* _What the exercise asks_:
Give back an exact copy of the entries beneath, minus the pictures.

(Dataset excerpts)

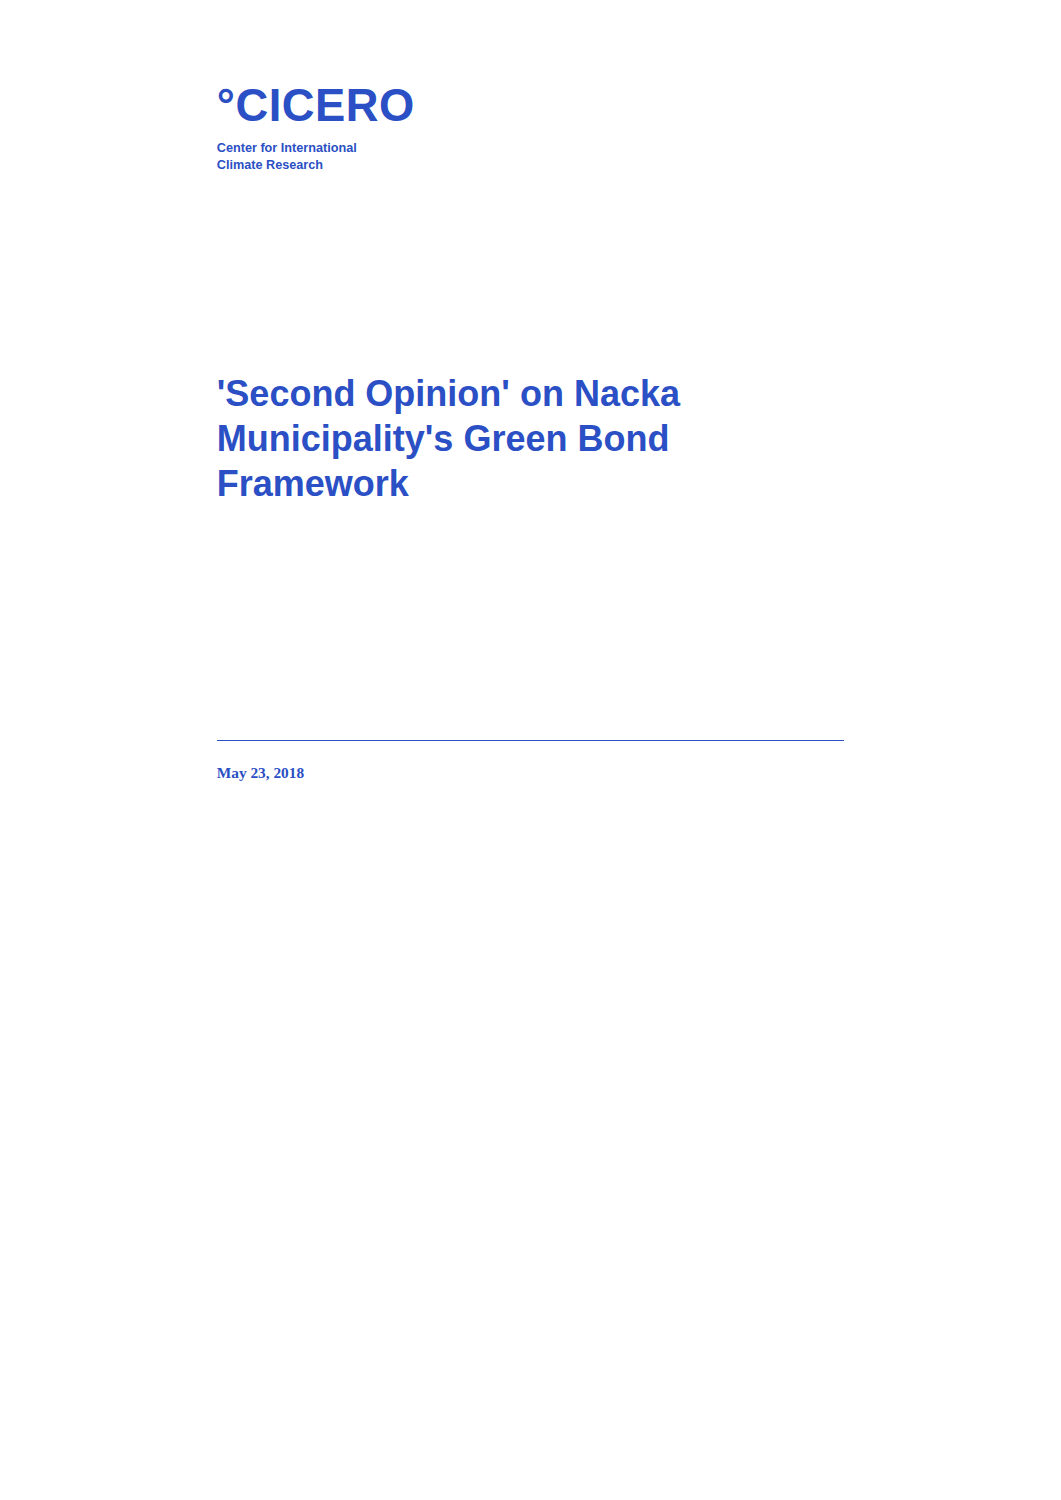°CICERO
Center for International
Climate Research
'Second Opinion' on Nacka Municipality's Green Bond Framework
May 23, 2018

* _Your response_:
°CICERO
Center for International
Climate Research
'Second Opinion' on Nacka Municipality's Green Bond Framework
May 23, 2018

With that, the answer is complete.